When I was a small child my father used to look at me, shake his head, sigh, and say, “You are just like your grandmother.” I took it as a compliment. I still do. He didn’t really mean it that way. My grandmother, his mother, was born in Bavaria sometime before the turn of the twentieth century, left the home farm and worked in Munich as a bricklayer to earn enough money for a second-class passage to America. When she arrived in the United States she worked as a cook and attended school to learn English and accounting. She had plans and nothing stood in her way. Some people call that stubborn. If my grandmother began a task, she completed it. No matter what. Well, almost. She could drive a horse and buggy, or a horse and wagon, or ride a horse anywhere. Drive a car? After wrecking three, she admitted defeat and never tried again. No one was hurt, but she knew she was done.

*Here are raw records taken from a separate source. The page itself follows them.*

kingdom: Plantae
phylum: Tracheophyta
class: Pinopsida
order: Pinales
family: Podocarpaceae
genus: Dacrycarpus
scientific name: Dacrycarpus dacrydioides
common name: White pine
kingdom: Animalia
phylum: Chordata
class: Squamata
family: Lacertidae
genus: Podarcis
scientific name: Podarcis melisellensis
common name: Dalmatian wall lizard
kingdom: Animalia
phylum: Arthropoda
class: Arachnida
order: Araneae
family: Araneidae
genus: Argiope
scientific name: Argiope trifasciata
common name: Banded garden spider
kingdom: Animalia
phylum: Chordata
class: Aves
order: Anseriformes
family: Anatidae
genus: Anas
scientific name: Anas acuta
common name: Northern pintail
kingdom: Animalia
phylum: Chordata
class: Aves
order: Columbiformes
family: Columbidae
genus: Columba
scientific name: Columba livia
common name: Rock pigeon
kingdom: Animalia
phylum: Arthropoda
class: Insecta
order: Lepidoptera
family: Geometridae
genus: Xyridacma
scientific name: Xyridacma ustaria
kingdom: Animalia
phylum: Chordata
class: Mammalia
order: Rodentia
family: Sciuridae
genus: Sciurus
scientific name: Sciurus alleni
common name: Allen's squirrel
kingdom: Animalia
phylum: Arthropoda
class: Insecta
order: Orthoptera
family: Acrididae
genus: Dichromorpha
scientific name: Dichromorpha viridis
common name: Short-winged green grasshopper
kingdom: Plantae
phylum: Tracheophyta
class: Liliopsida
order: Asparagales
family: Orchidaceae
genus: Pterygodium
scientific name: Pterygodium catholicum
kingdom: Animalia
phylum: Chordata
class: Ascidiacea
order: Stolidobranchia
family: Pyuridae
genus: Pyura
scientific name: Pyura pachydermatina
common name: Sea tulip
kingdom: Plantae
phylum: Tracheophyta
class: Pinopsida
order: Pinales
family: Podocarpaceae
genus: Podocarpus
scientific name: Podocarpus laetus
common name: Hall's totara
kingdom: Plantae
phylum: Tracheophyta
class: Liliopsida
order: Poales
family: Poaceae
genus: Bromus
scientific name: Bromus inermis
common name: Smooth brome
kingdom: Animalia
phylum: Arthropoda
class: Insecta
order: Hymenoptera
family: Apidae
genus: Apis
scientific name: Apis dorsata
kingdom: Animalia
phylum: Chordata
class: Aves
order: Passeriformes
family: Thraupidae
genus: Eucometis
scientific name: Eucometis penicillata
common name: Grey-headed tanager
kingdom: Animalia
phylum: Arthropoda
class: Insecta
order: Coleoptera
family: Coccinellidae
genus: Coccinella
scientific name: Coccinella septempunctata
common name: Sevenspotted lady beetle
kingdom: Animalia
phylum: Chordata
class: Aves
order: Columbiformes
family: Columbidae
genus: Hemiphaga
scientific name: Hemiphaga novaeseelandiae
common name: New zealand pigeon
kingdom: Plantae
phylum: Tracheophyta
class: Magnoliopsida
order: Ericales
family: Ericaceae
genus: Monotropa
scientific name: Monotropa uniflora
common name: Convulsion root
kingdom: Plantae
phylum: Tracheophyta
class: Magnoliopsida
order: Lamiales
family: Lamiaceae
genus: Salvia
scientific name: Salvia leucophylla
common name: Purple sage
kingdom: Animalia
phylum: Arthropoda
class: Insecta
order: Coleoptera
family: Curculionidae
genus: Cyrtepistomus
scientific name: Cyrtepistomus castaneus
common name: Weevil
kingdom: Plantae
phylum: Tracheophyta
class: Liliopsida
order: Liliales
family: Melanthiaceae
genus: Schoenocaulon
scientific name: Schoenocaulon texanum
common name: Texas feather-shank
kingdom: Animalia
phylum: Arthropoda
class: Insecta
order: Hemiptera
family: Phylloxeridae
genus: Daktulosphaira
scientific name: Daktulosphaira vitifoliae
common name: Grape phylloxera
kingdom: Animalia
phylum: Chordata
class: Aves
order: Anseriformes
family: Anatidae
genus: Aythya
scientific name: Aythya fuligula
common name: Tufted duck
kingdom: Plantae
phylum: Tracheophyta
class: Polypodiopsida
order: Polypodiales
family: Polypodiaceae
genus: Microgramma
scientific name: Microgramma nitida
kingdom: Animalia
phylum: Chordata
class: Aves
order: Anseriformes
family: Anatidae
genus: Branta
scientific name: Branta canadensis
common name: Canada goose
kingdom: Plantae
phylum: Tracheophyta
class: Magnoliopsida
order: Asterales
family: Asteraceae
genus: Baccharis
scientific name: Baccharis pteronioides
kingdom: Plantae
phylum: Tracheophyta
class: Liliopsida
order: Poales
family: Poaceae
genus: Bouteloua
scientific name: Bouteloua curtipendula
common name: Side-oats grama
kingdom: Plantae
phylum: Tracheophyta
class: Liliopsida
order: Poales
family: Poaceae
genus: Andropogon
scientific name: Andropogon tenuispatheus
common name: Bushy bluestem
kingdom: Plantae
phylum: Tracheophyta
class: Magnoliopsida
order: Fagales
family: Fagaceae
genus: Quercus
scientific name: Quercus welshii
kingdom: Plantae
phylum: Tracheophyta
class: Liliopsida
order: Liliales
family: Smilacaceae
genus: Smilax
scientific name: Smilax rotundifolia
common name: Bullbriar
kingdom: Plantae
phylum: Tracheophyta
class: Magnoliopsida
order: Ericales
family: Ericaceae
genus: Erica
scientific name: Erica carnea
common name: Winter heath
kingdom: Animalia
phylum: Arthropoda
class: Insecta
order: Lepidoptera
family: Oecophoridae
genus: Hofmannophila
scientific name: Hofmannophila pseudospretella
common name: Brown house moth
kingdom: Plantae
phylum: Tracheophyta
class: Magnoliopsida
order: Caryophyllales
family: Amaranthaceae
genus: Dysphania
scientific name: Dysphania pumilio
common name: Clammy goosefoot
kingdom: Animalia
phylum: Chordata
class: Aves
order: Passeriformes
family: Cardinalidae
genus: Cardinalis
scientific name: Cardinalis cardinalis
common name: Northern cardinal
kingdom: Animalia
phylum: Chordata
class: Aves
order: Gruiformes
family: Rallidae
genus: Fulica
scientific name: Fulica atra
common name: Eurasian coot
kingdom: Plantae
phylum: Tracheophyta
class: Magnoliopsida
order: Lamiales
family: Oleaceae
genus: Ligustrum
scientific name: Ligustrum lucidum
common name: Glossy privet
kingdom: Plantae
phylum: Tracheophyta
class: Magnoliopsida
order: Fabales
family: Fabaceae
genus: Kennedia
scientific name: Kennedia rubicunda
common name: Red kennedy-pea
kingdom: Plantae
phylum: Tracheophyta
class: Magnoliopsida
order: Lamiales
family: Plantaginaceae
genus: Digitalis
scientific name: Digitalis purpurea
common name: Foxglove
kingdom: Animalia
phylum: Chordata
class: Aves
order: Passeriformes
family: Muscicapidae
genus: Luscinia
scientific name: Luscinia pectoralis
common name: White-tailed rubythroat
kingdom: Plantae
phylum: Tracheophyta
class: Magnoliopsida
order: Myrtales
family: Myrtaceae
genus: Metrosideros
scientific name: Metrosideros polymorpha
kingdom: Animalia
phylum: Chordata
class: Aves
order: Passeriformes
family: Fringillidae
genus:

Yes, I am definitely my grandmother’s descendant. I’ve been trying since the first of the new year to write the third book in the Catherine Swope series. It’s called Sanctuary City. It’s a great story. A thriller, Catherine’s best friend’s brother is found dead in his car in front of the pod houses in Florida City. Drugs are stuffed in the various voids in the car. Drug manufacturing paraphernalia is found in the in the abandoned pod houses. Brandon’s girlfriend’s family are illegals. The family has ties to the drug manufacturing operation. They relied on Miami’s status as a Sanctuary City to keep them safe from deportation. Now that status has been revoked.
I knew where the story was going, had my major plot points, twists, turns, action, betrayal, devastation, disaster, and triumph. The story was not working. Every morning I sat and my desk pulling words out letter by painful letter. I re-read chapters, they flowed and worked, and I did not care. In the back of my mind, a new story was perking. One that caught my interest. I kept telling myself I would pay attention to it after one more chapter of Sanctuary City. In the back of my mind, I heard my father’s voice. “You are just like your grandmother.”
That was it. The third car wrecked. I closed the Scrivener file, pulled out my notebook and started scribbling. Sanctuary City wasn’t holding my interest. It might hold a reader’s interest, but I had nothing to say. I wanted to write light, not heavy. I wanted to have fun.
Since that morning three weeks ago I’ve outlined Fantasy Fest Fatality a novel set in the Florida Keys. It’s set during Fantasy Fest with an entirely new cast of characters. The first of twelve (yep, twelve) books. The series is already lightly outlined and ready to go. I hope you’ll join me for a trip to the Fabulous Florida Keys – remember it’s always better if you see it with a native!
Readers and writers – do you tend to keep pushing things through to the end even if you’ve passed the point where you should have stopped?